OK, so, it’s only six months to Christmas and some of you will by now, I’m sure, be beginning to think about which box of chocolates you are going to take into the office for everyone to share, like some sort of post-hallucination Ebeneezer Scrooge, filling the world with festive joy. But, and it is a hard truth to face, most of the choices available are bad ones. Fear not though, because I am here to help you pick. I’ve ranked some of the most popular ones from most to least awful. If you still mess it up in December, you have no one else but yourself to blame, you wanker.
Were you even considering Milk Tray? Were you? Saw them at £1.99 did you? Well I hope you kept the receipt because 1. They are not individually wrapped, 2. Their nineteen seventies advertising campaign has left them with a sexual undercurrent not suitable for the workplace, and 3. They all basically have the same flavour and that flavour is ‘fucking ghastly’.
No. Sorry. Nobody is fooled by KitKat senses. It’s just smaller, less tasty KitKats in a fancy box. Three for two in B&M Bargains were they? I don’t give a monkeys, mate. They are rubbish.
At the risk of sounding controversial, I’m not a huge fan of Quality Street. I appreciate that they come in a big tub and that they have a sort of ironic kitsch nineteen eighties Christmas tree bauble look to them, but they are mostly unpleasant and at least half of them get stuck in your teeth.
In some ways even worse than Quality Street (specifically, two ways, strawberry creams and orange creams) but a slightly better choice for the office because there is nothing in there that will tear someone’s crown out on Christmas Eve and ruin their roast dinner the next day.
I quite like a Celebration, but you can’t escape the fact that if you buy them you will have to hear at least five work colleagues doing their ‘bit’ about how “nobody likes the Bountys, do they”? Well, Kevin, I do like the Bountys. They are probably my favourites. But I would be a fucking clown to have one when there are other choices still available, wouldn’t I, seeing as everyone else is being such a crybaby about them that I know I will be able to take about fifty of them home with me on the last day before the holiday, and eat them all on the bus, scoffing one after another, barely pausing to breathe between mouthfuls, until the juddering motion of the bus hits me and I puke onto a stranger’s shoes, filling the air with the stench of curdled coconut and the cheap vodka I drink to get me through your tired sub-Michael McIntyre comedy routines, all day, Kevin, day after bastard day, you total fucking gobshite.

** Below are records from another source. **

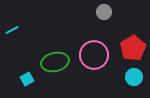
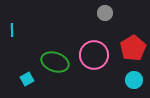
gray circle: moved 1 px right, 1 px down
cyan line: rotated 64 degrees counterclockwise
green ellipse: rotated 32 degrees clockwise
cyan circle: moved 3 px down
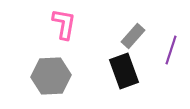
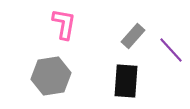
purple line: rotated 60 degrees counterclockwise
black rectangle: moved 2 px right, 10 px down; rotated 24 degrees clockwise
gray hexagon: rotated 6 degrees counterclockwise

Some people object to the presence of eclairs, on what appear to be largely aesthetic grounds, but eclairs are awesome, aren’t they? So shut up.
Those Lindt ball things
They are a bit 2016 now, but most people like them.
You run the risk of looking like you are trying to hard, but anyone who says as much will look like an idiot, so don’t worry about it
Yes. Yes. Legend. You are a legend. Yes. Nice one mate. Nice one. These are the sorts of things your colleagues will say if you bring in a box of Ferrero Rocher, because they are the best box of chocolates available to humanity.
Five quids worth of seconds from that bloke off the market wrapped in a bin bag
But if you really want to win Christmas just buy a load of dodgy chocolate from the market because, let’s face it, quantity will trump quality every single time. Who wants a tiny Wispa when they can have two slightly out-of-date Drifters, a Jam Wagon Wheel and a Viscount wrapped in the wrong colour foil instead. I’ll tell you who. Nobody. If you are desperate to look fancy, you can take the chocolate out of the bin bag and pile it up in a shoe box covered in wrapping paper or something but honestly mate, I wouldn’t bother. It’s Christmas, nobody cares. You could put it in a trough and nobody would be offended. Pass me one of those Turkish Crunchies with the suspiciously long ingredients list, yeah? Nice one.